▶ [Action item A]:
Answer these from the Hayes Carll album review:
(i) Which of Carll's albums, by number, is KMAG YOYO?
(ii) In which city is Carll based?
(iii) According to the review, what has Nashville tried to smother country music in?
▶ [Action item B]: Repeat the part of the Hayes Carll album review starting with "Review: Hayes Carll" and going on through "and software plug-ins.".
▶ [Action item C]: In the Hayes Carll album review, why does the reviewer call Carll's output consistent?

▶ [Source passage]:

--- START ---

Review: Hayes Carll - KMAG YOYO



In the opening track of KMAG YOYO (& other American stories), Hayes Carll croons, “I’m like James Brown, only white and taller.” While Carll may not be the Godfather of country soul, his fourth album certainly solidifies that he’s a made man in the honky-tonk cabal. For someone whose songs infer the persona of an erratic slacker, the Austin-based singer-songwriter’s output has been awfully damn consistent. He has not released a throwaway tune yet, and, at his best, has penned some outright sublime songs. Carll is not blessed with a golden voice, but he knows how to make the most of his scratchy drawl as he swerves between Texas-sized swagger, self-mocking one-liners, and heartfelt vulnerability. More than anything, KMAG YOYO is a reminder that country music is not dead yet, despite Nashville’s best efforts to smother it in hair gel and software plug-ins.

--- END ---

▶ [Raw data]:
--- START ---

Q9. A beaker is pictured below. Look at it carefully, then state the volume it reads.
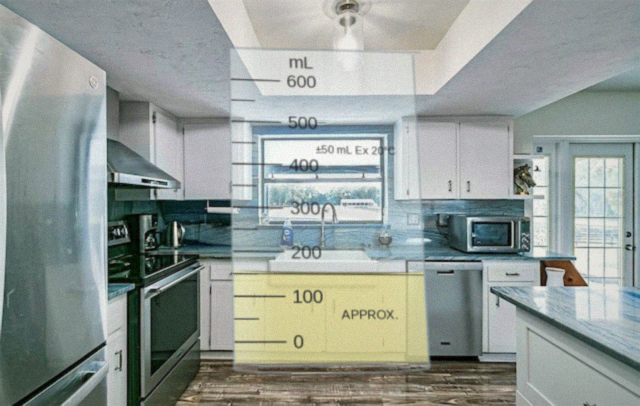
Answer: 150 mL
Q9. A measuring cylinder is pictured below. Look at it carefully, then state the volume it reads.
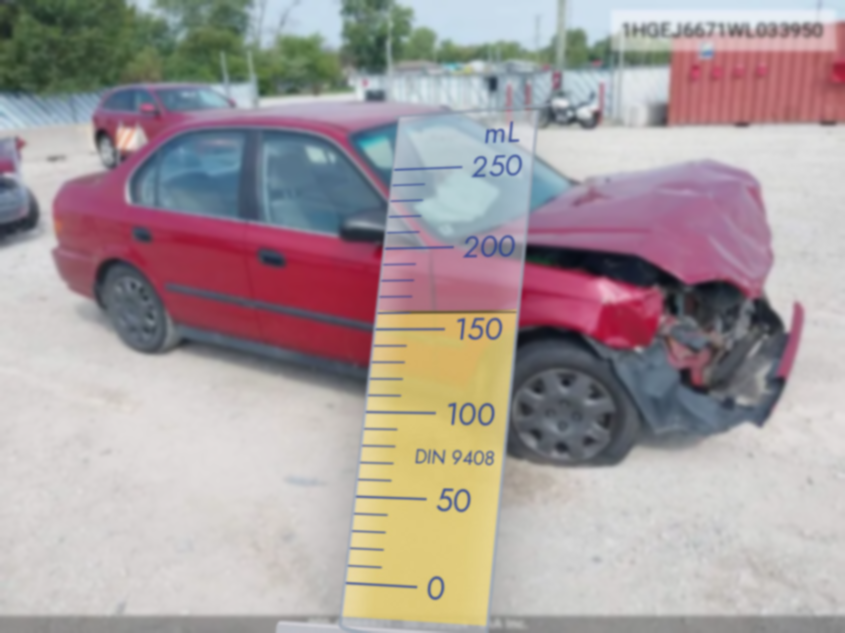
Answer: 160 mL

--- END ---

▶ [Answer section A]:
(i) His fourth album.
(ii) Austin.
(iii) Hair gel and software plug-ins.

▶ [Answer section B]:
Review: Hayes Carll - KMAG YOYO



In the opening track of KMAG YOYO (& other American stories), Hayes Carll croons, “I’m like James Brown, only white and taller.” While Carll may not be the Godfather of country soul, his fourth album certainly solidifies that he’s a made man in the honky-tonk cabal. For someone whose songs infer the persona of an erratic slacker, the Austin-based singer-songwriter’s output has been awfully damn consistent. He has not released a throwaway tune yet, and, at his best, has penned some outright sublime songs. Carll is not blessed with a golden voice, but he knows how to make the most of his scratchy drawl as he swerves between Texas-sized swagger, self-mocking one-liners, and heartfelt vulnerability. More than anything, KMAG YOYO is a reminder that country music is not dead yet, despite Nashville’s best efforts to smother it in hair gel and software plug-ins.

▶ [Answer section C]: Carll has not released a throwaway tune yet. At his best, he has written some outright sublime songs.